* Extrait:
══════════════════════════════

Le cinéaste Todd Haynes va tourner un documentaire sur le Velvet Underground. Déjà le film le plus fantasmé des deux prochaines années. Explications.
Guère surprenant d’apprendre que le prochain film de Todd Haynes sera un documentaire consacré au Velvet Underground. Moins surprenant pour l’inévitable intérêt du cinéaste de I’m Not There à l’égard de Lou / John / Moe / Sterling que pour un territoire n’ayant encore jamais été abordé dans sa filmographie : le New York warholien.

══════════════════════════════

* Travail demandé:
1 > Répondez à ces questions d'après l'extrait :
(a) Quel genre de film Todd Haynes va-t-il tourner ?
(b) Quel film du cinéaste l'extrait mentionne-t-il ?
(c) Quel territoire n'a encore jamais été abordé dans sa filmographie ?
2 > Reprenez l'extrait sur le documentaire de Todd Haynes consacré au Velvet Underground et poursuivez-le après sa dernière phrase.
Les lignes enregistrées n'ont aucun lien avec l'extrait.

══════════════════════════════

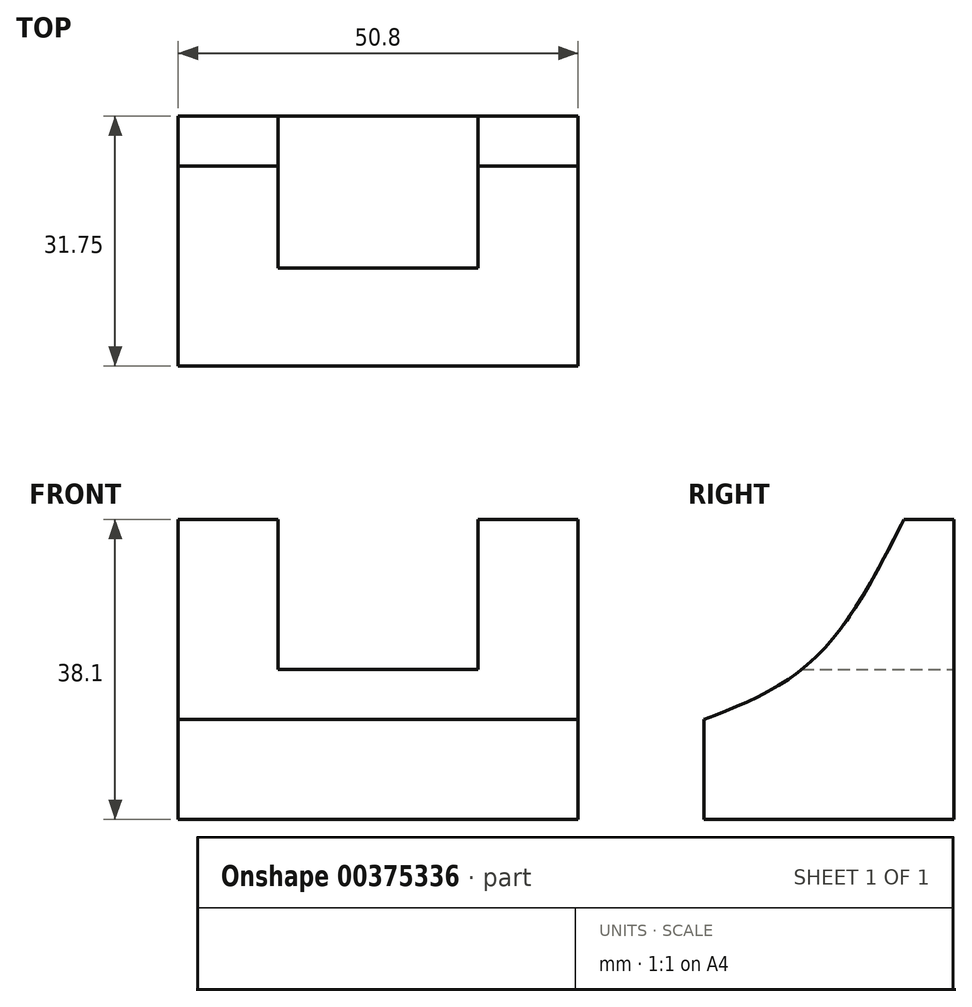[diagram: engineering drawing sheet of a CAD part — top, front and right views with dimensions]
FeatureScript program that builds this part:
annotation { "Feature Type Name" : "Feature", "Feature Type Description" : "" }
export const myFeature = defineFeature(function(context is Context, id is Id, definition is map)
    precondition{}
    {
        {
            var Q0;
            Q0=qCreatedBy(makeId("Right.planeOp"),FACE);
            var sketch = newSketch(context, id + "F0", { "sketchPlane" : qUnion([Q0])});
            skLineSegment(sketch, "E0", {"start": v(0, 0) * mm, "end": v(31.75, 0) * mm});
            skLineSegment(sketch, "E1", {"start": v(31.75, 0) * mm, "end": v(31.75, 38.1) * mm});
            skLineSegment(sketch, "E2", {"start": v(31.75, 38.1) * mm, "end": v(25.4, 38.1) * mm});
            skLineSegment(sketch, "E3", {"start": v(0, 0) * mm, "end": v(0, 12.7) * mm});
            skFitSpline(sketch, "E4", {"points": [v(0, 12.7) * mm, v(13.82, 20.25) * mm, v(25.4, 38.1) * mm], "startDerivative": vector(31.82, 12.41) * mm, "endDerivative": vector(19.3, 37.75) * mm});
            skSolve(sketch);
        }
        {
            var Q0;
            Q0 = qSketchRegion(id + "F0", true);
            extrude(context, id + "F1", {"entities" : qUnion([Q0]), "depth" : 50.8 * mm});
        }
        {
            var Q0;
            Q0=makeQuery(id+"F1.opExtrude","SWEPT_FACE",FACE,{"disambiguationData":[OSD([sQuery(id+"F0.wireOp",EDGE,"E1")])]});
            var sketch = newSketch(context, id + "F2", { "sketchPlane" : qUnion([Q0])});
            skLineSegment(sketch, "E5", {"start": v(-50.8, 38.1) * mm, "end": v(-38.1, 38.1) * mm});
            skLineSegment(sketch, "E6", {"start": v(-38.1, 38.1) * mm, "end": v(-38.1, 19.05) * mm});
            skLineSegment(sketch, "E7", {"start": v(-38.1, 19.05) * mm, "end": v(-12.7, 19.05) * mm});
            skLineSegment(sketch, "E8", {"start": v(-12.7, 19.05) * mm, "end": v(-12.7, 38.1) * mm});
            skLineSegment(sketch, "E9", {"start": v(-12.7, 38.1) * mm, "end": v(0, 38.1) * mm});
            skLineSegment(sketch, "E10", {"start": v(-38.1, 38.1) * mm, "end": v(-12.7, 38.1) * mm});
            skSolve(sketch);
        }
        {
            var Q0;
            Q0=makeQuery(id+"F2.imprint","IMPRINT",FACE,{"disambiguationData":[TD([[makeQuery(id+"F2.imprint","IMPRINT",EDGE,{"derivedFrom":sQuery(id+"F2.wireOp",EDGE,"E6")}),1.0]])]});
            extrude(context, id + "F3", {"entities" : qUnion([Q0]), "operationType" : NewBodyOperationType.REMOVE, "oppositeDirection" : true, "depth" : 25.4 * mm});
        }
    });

══════════════════════════════

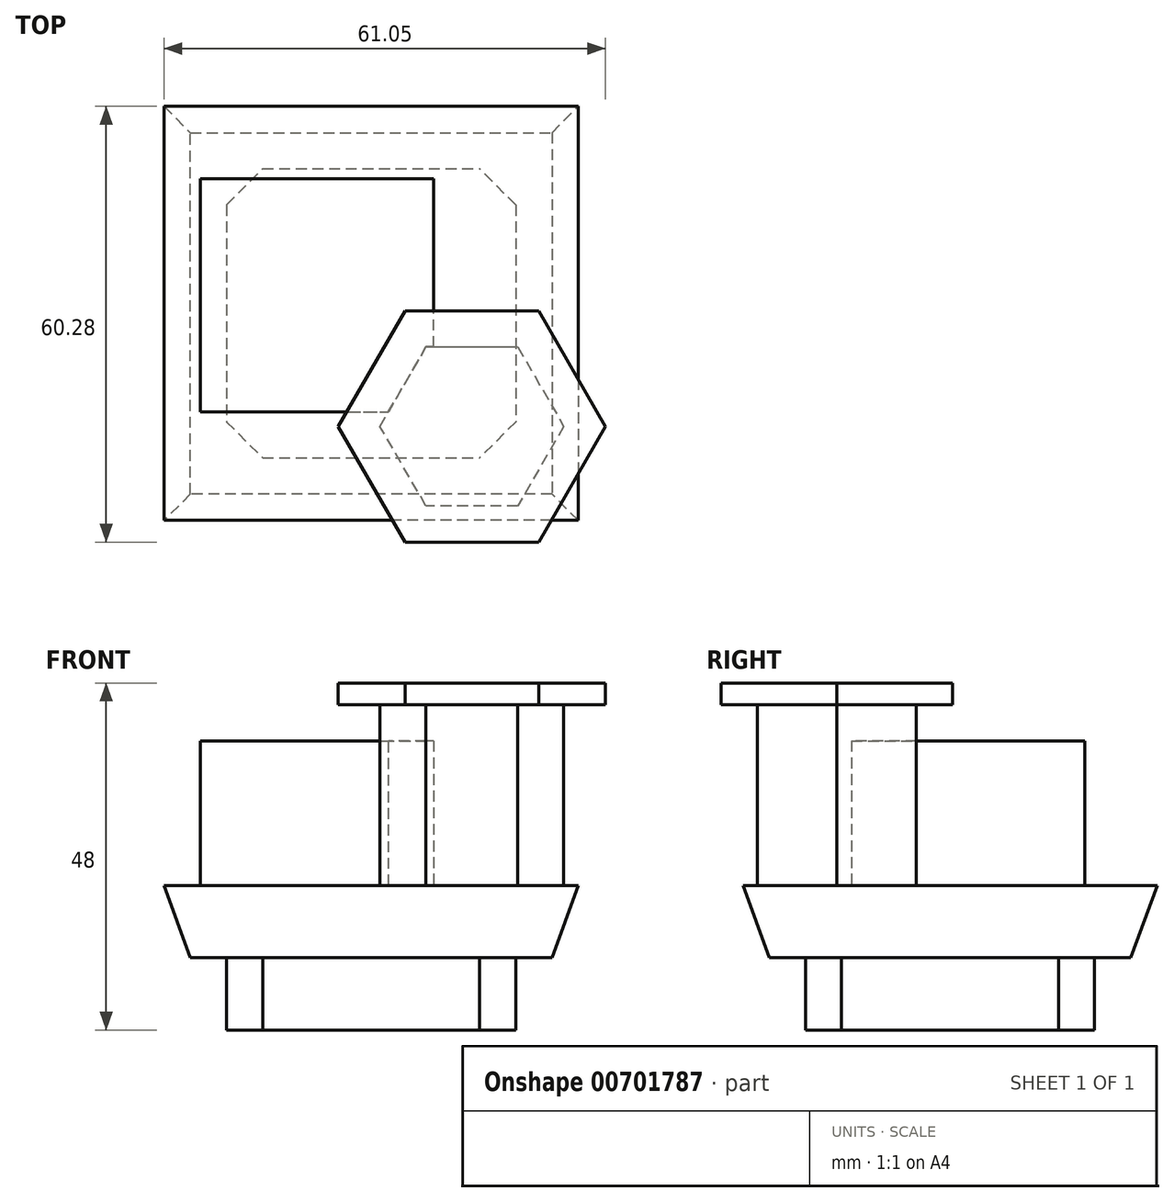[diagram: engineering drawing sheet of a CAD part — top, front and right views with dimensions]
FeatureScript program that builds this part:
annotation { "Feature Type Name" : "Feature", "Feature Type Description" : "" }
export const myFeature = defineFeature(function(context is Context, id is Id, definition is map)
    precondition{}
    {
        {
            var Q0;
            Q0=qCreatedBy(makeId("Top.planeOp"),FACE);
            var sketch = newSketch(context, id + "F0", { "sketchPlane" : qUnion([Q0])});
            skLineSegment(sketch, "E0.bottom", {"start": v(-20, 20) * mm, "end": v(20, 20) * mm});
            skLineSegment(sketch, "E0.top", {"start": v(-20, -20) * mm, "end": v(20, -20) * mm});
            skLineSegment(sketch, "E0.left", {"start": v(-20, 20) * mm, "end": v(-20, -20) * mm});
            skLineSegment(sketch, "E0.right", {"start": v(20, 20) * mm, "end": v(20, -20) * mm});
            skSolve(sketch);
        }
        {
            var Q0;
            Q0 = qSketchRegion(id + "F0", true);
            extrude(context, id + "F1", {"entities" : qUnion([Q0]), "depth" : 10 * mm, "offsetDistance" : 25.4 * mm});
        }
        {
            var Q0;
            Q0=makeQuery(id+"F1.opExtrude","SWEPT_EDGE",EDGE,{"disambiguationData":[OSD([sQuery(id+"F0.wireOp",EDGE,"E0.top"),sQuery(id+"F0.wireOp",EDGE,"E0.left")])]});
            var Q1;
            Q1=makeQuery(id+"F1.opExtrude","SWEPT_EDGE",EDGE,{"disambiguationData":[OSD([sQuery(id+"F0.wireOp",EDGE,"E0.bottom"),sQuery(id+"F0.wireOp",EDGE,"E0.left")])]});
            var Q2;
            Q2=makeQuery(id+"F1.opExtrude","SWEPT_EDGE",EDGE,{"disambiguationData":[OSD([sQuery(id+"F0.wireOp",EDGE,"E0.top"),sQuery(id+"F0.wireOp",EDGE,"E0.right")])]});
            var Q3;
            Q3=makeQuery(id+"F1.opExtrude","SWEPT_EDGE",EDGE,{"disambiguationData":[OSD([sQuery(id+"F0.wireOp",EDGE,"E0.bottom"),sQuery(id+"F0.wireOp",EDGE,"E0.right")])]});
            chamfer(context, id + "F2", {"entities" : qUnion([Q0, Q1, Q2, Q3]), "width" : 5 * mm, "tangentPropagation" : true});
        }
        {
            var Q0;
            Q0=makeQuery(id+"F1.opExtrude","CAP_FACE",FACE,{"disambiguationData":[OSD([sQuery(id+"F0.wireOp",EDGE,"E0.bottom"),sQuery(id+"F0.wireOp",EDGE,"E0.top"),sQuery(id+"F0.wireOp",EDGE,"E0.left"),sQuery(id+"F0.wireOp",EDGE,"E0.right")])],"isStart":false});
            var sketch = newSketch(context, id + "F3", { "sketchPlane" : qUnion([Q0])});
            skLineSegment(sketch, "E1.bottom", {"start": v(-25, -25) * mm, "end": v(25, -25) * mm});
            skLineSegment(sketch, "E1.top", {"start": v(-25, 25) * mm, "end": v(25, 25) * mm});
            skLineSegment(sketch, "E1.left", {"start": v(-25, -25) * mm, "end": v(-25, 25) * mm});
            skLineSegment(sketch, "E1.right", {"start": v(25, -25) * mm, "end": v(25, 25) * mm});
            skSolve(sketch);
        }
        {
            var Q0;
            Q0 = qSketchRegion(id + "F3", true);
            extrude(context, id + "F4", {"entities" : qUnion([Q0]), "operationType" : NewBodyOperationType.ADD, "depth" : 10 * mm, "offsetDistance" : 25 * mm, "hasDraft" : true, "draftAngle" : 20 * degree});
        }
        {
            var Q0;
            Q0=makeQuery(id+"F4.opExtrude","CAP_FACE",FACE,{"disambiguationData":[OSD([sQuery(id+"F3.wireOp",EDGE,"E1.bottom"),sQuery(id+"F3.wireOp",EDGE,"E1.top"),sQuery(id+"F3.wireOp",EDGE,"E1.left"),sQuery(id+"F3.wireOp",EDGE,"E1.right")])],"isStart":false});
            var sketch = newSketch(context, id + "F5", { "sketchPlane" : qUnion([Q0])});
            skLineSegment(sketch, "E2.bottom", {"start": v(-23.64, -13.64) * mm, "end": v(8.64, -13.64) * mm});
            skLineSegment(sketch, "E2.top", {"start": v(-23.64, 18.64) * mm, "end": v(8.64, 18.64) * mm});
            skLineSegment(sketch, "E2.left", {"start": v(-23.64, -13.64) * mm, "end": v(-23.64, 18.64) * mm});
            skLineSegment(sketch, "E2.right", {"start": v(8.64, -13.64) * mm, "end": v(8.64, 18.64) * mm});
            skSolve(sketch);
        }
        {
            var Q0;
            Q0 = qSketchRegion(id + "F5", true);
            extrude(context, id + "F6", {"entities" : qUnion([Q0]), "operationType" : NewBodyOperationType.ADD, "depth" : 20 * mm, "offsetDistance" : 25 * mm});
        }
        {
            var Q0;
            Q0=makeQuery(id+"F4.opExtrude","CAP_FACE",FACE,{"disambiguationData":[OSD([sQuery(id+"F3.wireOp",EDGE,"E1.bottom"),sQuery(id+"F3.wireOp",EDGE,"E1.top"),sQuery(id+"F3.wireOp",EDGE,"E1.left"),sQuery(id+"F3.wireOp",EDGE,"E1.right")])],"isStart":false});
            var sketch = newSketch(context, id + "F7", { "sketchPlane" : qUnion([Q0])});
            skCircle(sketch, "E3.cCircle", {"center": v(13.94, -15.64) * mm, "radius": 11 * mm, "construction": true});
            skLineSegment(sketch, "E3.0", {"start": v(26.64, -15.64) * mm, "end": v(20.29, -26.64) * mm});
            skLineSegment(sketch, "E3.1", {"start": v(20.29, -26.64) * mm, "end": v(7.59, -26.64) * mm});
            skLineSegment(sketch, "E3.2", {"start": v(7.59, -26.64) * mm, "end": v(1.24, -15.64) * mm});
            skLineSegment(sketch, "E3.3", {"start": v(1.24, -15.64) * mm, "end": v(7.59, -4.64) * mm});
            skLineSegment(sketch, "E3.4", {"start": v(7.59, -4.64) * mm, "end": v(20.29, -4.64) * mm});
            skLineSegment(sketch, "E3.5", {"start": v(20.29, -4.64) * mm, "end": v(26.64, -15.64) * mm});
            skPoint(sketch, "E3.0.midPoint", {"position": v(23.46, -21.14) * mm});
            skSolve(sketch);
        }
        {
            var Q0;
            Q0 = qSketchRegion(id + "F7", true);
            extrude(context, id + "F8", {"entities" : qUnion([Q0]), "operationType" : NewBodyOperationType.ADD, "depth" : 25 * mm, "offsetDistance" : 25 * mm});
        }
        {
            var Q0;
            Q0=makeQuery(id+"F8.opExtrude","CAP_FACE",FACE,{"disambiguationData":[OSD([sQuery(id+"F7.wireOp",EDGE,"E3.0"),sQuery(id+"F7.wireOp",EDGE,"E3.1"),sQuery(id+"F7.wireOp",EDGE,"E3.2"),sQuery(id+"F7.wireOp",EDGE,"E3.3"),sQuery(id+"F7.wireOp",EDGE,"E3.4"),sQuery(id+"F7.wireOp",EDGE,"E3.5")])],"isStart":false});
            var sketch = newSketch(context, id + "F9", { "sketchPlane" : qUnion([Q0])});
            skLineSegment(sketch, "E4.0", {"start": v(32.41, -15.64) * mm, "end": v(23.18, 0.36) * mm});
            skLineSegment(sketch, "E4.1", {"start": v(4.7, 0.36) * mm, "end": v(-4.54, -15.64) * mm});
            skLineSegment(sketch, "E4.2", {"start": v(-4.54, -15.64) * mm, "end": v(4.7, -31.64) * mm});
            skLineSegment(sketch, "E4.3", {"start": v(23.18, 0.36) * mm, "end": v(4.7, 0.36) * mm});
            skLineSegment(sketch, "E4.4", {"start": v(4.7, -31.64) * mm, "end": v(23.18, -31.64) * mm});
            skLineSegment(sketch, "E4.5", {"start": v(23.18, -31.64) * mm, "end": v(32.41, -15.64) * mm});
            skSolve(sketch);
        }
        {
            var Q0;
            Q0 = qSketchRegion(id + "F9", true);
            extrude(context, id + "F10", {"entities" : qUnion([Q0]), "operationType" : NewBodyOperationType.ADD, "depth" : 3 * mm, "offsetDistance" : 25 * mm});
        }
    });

══════════════════════════════

* Corrigé:
1 >
(a) Un documentaire consacré au Velvet Underground.
(b) I'm Not There.
(c) Le New York warholien.

2 >
Car si la musique, et plus précisément le rock, irrigue le parcours cinématographique de Todd Haynes, celle-ci n’est jamais prise en tant que telle. La démarche est bien plus distanciée que banalement nostalgique. Qu’il filme les années glam ou tout un siècle dylanien, Haynes n’utilise la musique qu’à seule fin de poser un regard sur une période temporelle, une époque délimitée. La reconstitution n’est pourtant pas un enjeu important dans ce cinéma furieusement contemporain. L’œuvre du cinéaste pourrait tenir en deux mouvements, deux courbes qui se rejoignent : montrer un personnage qui se souvient jusqu’à totalement subjectiver des événements antérieurs, filmer ce personnage qui revisite un passé et voir en quoi son souvenir diffère ou non de l’époque actuelle.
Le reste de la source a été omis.